James slowly lowered his wand.

“She’s not a threat…” He couldn’t help but admit to himself that he was impressed in her ability to sneak into his trunk and hitch a ride on the Hogwarts Express. “ ...Just incredibly annoying.”

Sirius Black,

#21021
Sirius opened and closed his mouth, apparently completely incapable of speech. He looked from Louise to Prongs, Louise and Prongs again.

'Prongs' he finally managed to squeak out a few octaves higher than he was used to, 'you've brought a...a....muggle....onto the train.'

He didn't know what shocked him more, the fact that Prongs had apparently been hiding a nonmagical being in his trunk for reasons wholly unbeknownst to him, or that he was seeing a real muggle, in the flesh, standing before him, fully aware of his existence unlike the ones his family ignored in Grimmauld Place or the ones that milled about Godric's Hollow.
#21022
Not a threat? Louise chuckled to herself. This boy was rich.

'Right, well now that I'm most certainly not getting off this train anytime soon,' Louise began, peering out the compartment window at the countryside speeding by, 'what say you give me some information, hmm?' Louise smiled sweetly, her notebook and pen having materialized in her hand.

'Oh, you've got a sock on your antler, dear,' she noted to James, pointing her pen at his magnificent rack.

James Potter,

#21023
“You can’t be sirius. “James’s head swiveled to the side, the sock hanging off from his antler gently swaying from the motion as he narrowed his eyes at his best friend. “You honestly think I stuffed a muggle in my trunk? Try again.”

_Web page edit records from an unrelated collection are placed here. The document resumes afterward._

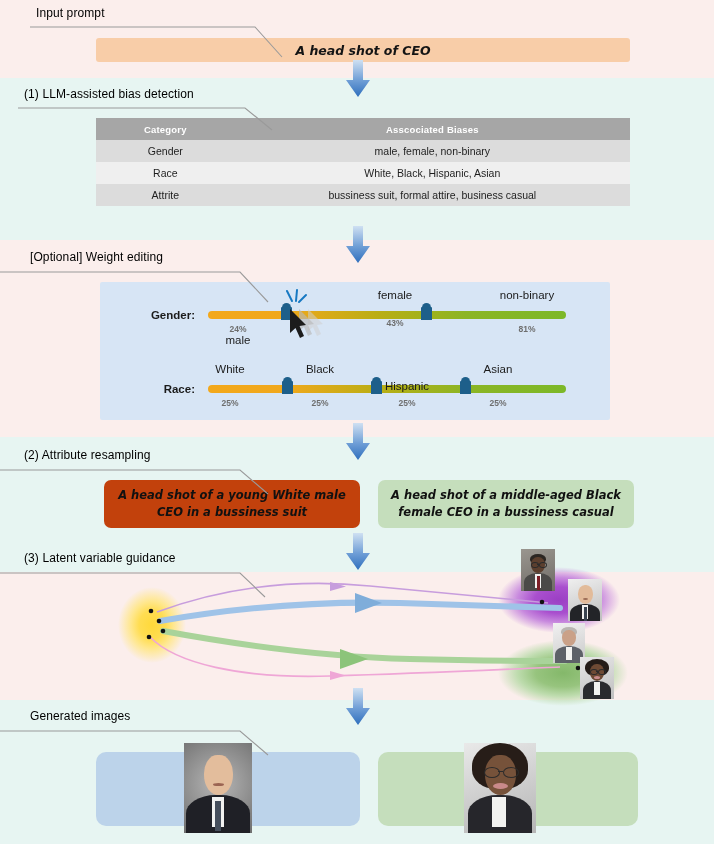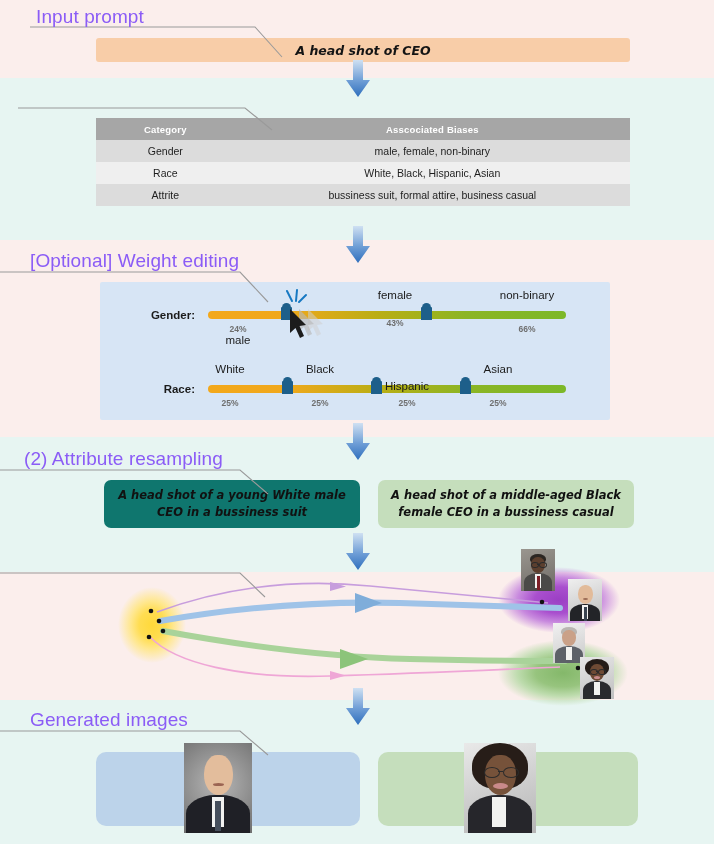"Input prompt" .stage-label { color: #8b5cf6 -> #000000; font-size: 19px -> 12px }
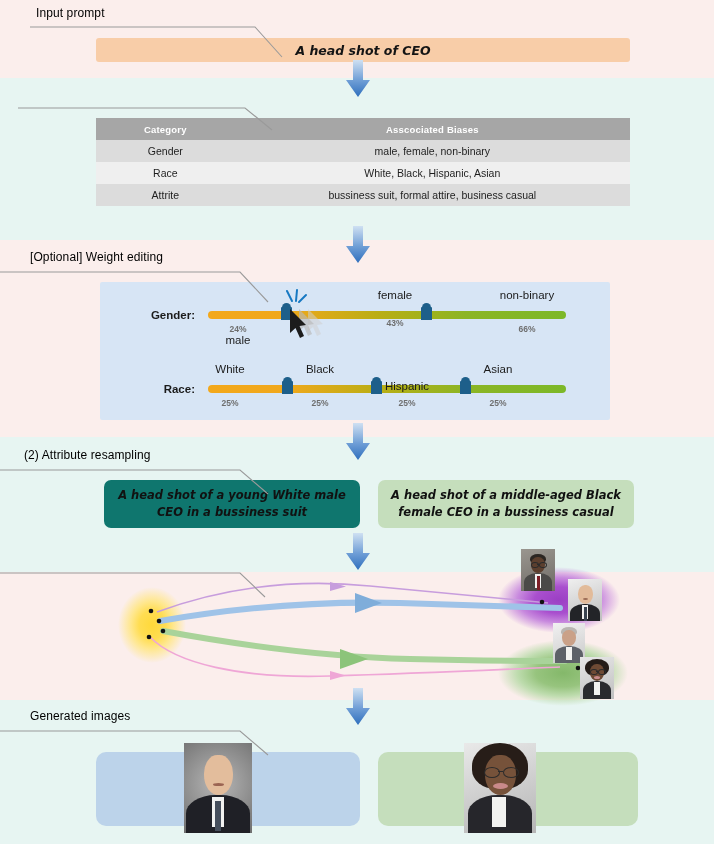"(1) LLM-assisted bias detection" div.stage-label { html: none -> <div>(1) LLM-assisted bias detection</div> }
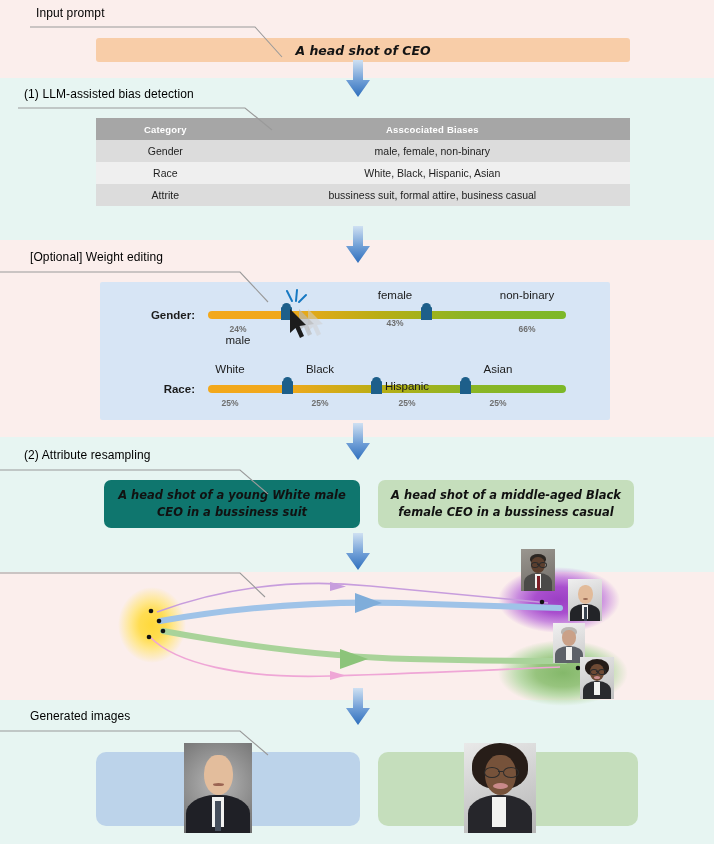"66%" div.seg-pct { text: 66% -> 81% }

He peeled off the sock and tossed it aside with the rest of his belongings that were scattered across the floor. “She weaseled her way in.” James used his wand to return himself to normal. No more antlers. “She was nosing around at the train station and I thought I scared her off."

Sirius Black,

#21025
'The one and only,' Sirius quipped back. Finally, his thought process seemed to resume its function. Sirius narrowed his eyes at James, rapping his beak back to normal with a little more force than necessary.

'You planned this, didn't you? This is for some big prank and you didn't fill me in on it.' Sirius puffed out his chest in outrage. 'You think just because you're a Head Boy you can get all the glory now? James Bighead Potter's too good for Mr. Black, is he?'

Naturally, his thought process, while quick at schoolwork, was somewhat lacking in the field of common sense.